The Event Horizon Telescope is not just a single telescope. It consists of a consortium of eight powerful telescope arrays around the world, which together made up a giant eye, the size of the Earth and 3 million times sharper than the human eye. With this giant eye, the researchers gazed at this point which is about 27,000 light years away from the Earth. They observed SgrA* on multiple nights collecting data for hours at a stretch, just like a camera would use long exposure times. The technique was, however, very different as it uses a network of telescopes rather than a single one. This is called Very Long Baseline Interferometry.

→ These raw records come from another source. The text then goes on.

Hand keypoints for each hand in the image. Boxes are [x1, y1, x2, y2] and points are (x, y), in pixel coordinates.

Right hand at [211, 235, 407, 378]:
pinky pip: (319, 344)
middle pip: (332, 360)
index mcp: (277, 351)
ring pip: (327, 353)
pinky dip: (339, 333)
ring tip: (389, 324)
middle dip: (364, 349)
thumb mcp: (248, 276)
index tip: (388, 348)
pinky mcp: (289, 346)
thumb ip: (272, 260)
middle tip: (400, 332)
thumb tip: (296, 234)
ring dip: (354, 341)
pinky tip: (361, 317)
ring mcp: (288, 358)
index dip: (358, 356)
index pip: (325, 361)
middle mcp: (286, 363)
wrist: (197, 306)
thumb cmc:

Using this technique, the Event Horizon Telescope collaboration had, in 2019, imaged a region called M87*, the black hole at the centre of the galaxy Messier 87. Despite the fact that the two galaxies are so different and that the masses of the black holes were different, the images are strongly similar.
Black hole’s shadow
Although we cannot see the black hole itself, the gas moving around the black hole emits light, which takes a curved path around the black hole and this leaves a central dark portion, referred to as the “shadow” of the black hole. This effect happens because of the enormous gravity of the central region. Thus, this image is an attestation of Einstein’s General Relativity theory. The ring-shaped image of SgrA*, which looked a lot similar to the one of M87*, occupied 52 micro arcseconds in the field of view, which is as big a span of our view as a doughnut on the moon!
Challenges in imaging
Despite the fact that M87* is much further away than SgrA*, the group was able to image the former earlier. This is because SgrA* is only one-thousandth the size of M87*; the line of sight to SgrA* is obscured by a lot of intervening matter; and, lastly, as SgrA* is much smaller than M87*, the gas swirling around it takes only minutes to complete an orbit around SgrA* as opposed to taking weeks to go around M87*. The last gives a variability that makes it difficult to image. A clear imaging requires long exposure of about 8-10 hours, during which, ideally, the object should not change much.
The telescopes making up the array are Atacama Large Millimetre/sub-millimetre Array, Atacama Pathfinder Experiment, IRAM 30-metre telescope, James Clerk Maxwell telescope, Large Millimetre Telescope Alfonso Serrano, Submillimetre Array, UArizona Submillimetre Telescope and South Pole Telescope. Since 2017, when observations were started on this, the group has added the Greenland Telescope, Northern Millimetre Extended Array and UArizona 12-metre Telescope on Kitt Peak to the set.
While there is overwhelming evidence that SgrA* contains a highly compact invisible object at its core, is the only possibility a black hole? This question has a non-trivial answer. According to Pankaj Joshi, founding director of the Cosmology Centre and Distinguished Professor of Physics at Ahmedabad University, who is an expert in this field and not part of the collaboration, “In their papers, the researchers consider various alternatives such as naked Singularities and wormholes. Their report in one of the papers — paper five of the series published in The Astrophysical Journal Letters — claims that the JMN (Joshi-Malafarina-Narayan) naked singularity with photon sphere could be the best black hole mimicker. The point is that the central object and its nature remains a question of great mystery. This is because just as a black hole event horizon would create a shadow, similarly the naked singularity also creates a similar shadow and therefore it is impossible to distinguish between the two.”
The New Generation Event Horizon Telescope collaboration is looking into these deeper mysteries.